On March 10, 2023, Silicon Valley Bank (SVB) failed. This was the second largest bank failure in American history. SVB primarily served tech industry start-ups and they were widely considered an important part of our nation’s banking sector. The failure of SVB is likely due to many causes and events but the underlying cause is simple: They did not have money when they needed it.
Cash flow and personal financial planning
This is intriguingly simple but also confusing. To help explain, I like to provide an analogy between prudent bank management and prudent individual financial planning. The analogy is instructive for both understanding bank failures and also understanding what you can do to improve your personal financial security.
When most people think of bank failure, they usually think of unqualified borrows or risky derivatives. This is certainly one way a bank fails, but there is another, more basic threat to any bank’s operations. Specifically, investment timelines must match needed-use timelines. Banks should not invest in long-term assets if they need or might need the money in the near term. This is called liquidity planning or asset-liability management.
In other words, it comes down to cash flow and timing. Cash needs to be available when you need it.
The importance of asset-liability management
The same holds true for individuals. We need to plan and adjust our use of money and our investment decisions based not only on how much we are going to spend but also on when we plan to spend it.

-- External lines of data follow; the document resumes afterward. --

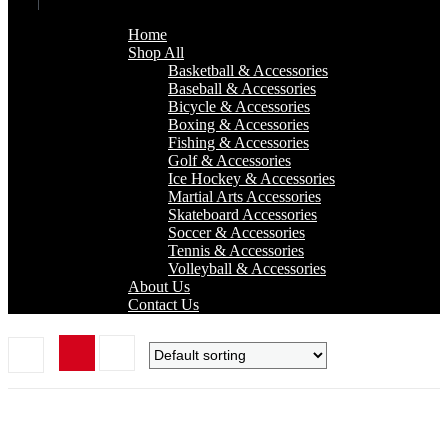
Home
Shop All
Basketball & Accessories
Baseball & Accessories
Bicycle & Accessories
Boxing & Accessories
Fishing & Accessories
Golf & Accessories
Ice Hockey & Accessories
Martial Arts Accessories
Skateboard Accessories
Soccer & Accessories
Tennis & Accessories
Volleyball & Accessories
About Us
Contact Us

If we know we need money in six months because we plan on buying a house and a house purchase requires a down payment, it would be unwise to put the down payment money into risky long-term investments, like the stock market. While the stock market is a great long-term investment, it might lose value in the near term.
Most people understand that even if an investment is a good investment over the long term, the short term is very volatile and a prudent person would not risk the down payment for their house on a long-term stock investment. Similarly, as it relates to retirement planning, the closer you get to retirement, the less risk you can afford to take with your retirement nest egg and the less you should have invested in long-term investments like the stock market.
Long-term investments vs short-term needs
While there were other factors at play and there is still a lot we do not know, unfortunately, lack of liquidity planning and poor asset-liability management appear to be the main causes of the SVB bank failure. SVB needed money but the money they needed was invested in long-term investments.
For the same reasons you do not invest your new home down payment in long-term investments, banks should also not invest liquidity needed to cover deposit withdrawals in long-term investments, but this is what SVB appears to have done. Then, when SVB needed the money, they were forced to sell their long-term investments at a loss and they did not have the money needed to survive.
The problem of risk in liquidity planning
Some people might argue that these situations are not analogous because no one can predict a “run on the bank,” and banks should invest for the long-term. However, not all banks are created equal, just like not all individuals have the same financial situation or job security.
SVB had a concentration of deposits from risky tech-sector start-ups. They should have known that these deposits were less stable than traditional banks. Therefore, they should have been more conservative with their liquidity planning. Similarly, as individuals, prudent financial planning includes exercising financial discipline and saving an emergency reserve of cash that is sufficient to weather a storm, especially if you have a risky job.